BEGIN INPUT
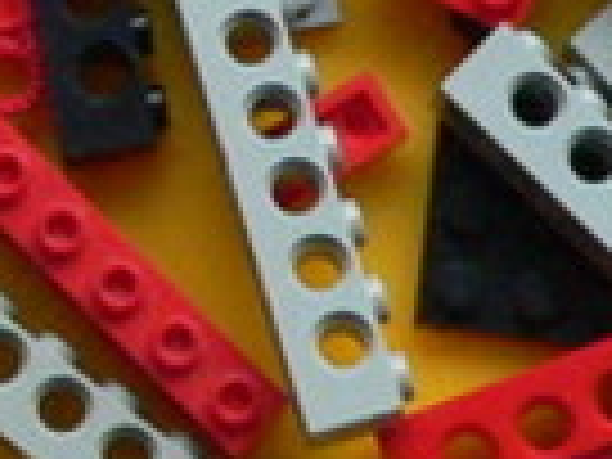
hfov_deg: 8.2
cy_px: -515
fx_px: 4225
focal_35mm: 239
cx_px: 4
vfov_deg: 6.0
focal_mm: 6
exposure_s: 1/160
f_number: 4
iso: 400
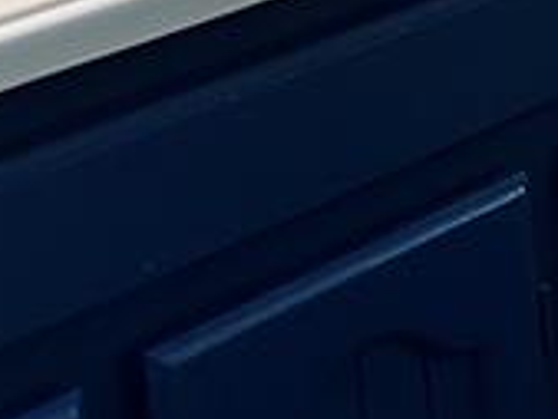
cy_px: -330
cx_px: 1403
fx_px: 2339
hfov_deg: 11.1
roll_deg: +0.7
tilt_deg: -9.8
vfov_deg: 9.7
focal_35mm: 145
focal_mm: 6.86
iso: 160
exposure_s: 1/60
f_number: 1.78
END INPUT
__YOUR TASK__: Return the records exactly. Don't carry the pictures over.

__TASK RESULT__:
hfov_deg: 8.2
cy_px: -515
fx_px: 4225
focal_35mm: 239
cx_px: 4
vfov_deg: 6.0
focal_mm: 6
exposure_s: 1/160
f_number: 4
iso: 400
cy_px: -330
cx_px: 1403
fx_px: 2339
hfov_deg: 11.1
roll_deg: +0.7
tilt_deg: -9.8
vfov_deg: 9.7
focal_35mm: 145
focal_mm: 6.86
iso: 160
exposure_s: 1/60
f_number: 1.78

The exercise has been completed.